Senate Minority Leader Mitch McConnell, R-Ky., predicted the financial overhaul bill written by Banking Committee Chairman Christopher Dodd, D-Conn., would face "overwhelming" Republican opposition, Politico reported Tuesday.
"I would say all signs we get from the White House is they're not interested in talking, they're not interested in making a deal with us," McConnell told reporters after meeting with his caucus Tuesday. "They want to jam through a totally partisan bill. And if they do that, and it looks like the Dodd bill, it will guarantee perpetual taxpayer bailouts of Wall Street banks."

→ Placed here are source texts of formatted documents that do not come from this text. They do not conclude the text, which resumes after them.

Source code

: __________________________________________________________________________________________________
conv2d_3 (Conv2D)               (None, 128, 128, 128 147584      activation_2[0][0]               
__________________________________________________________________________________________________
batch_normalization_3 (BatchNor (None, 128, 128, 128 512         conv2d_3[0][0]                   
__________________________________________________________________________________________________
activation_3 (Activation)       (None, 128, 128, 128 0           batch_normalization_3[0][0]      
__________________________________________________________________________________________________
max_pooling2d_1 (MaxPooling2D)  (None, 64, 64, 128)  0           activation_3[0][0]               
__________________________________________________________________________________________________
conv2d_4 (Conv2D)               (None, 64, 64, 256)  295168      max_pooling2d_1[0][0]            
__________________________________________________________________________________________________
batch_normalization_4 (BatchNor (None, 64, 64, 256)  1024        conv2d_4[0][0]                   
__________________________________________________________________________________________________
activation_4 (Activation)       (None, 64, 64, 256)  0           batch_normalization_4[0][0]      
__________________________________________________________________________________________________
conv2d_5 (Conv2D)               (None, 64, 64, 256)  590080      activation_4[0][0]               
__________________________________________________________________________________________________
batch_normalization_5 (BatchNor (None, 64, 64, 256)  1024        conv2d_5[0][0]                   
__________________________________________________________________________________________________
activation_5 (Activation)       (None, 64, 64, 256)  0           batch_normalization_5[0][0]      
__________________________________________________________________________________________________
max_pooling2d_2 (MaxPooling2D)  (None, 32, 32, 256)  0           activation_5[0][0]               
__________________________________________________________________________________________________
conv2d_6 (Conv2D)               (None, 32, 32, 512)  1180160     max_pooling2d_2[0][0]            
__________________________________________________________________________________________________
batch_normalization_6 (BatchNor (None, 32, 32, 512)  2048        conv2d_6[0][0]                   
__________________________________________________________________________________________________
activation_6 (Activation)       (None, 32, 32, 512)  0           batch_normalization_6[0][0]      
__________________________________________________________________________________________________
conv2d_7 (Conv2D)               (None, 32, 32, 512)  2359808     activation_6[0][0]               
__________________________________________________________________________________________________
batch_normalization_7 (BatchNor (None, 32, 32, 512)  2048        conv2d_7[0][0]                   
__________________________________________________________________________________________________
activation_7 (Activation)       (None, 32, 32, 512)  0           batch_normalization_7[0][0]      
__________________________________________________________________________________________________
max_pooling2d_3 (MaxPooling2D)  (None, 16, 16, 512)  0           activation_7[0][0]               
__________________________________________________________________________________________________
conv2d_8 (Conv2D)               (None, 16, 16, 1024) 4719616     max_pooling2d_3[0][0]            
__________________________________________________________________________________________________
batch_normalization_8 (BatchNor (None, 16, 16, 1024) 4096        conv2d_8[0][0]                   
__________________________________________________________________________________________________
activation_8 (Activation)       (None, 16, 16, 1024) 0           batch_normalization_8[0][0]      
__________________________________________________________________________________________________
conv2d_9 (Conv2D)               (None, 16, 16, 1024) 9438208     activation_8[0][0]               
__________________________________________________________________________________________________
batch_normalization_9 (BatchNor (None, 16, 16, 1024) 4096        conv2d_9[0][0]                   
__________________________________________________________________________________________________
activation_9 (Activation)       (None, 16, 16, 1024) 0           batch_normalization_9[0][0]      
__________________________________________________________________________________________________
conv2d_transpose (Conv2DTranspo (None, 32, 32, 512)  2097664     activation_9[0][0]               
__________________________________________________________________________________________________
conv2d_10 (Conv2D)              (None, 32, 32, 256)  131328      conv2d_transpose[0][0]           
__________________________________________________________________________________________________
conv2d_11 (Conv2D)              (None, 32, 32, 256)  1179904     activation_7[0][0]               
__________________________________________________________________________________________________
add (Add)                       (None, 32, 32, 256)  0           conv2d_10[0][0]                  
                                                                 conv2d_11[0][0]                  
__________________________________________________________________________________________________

White House spokeswoman Jen Psaki said the GOP opposition was based on advice from party strategists advising Republicans to attack President Barack Obama's financial reform plans by calling them "bailouts."
"No matter what the bill actually does, they're going to call it a bailout because that's what the polls tell them to do," Psaki wrote in a WhiteHouse.gov blog. "The Senate bill explicitly mandates that a large financial firm that faces failure will be allowed to fail, and it explicitly prohibits the use of any funds to 'bail out' a failing firm."
Dodd and the committee's ranking Republican, Richard Shelby of Alabama, said they continue to work on a compromise for the regulatory bill, Politico said.
House and Senate party leaders met Wednesday with Obama to discuss, among other things, financial reform.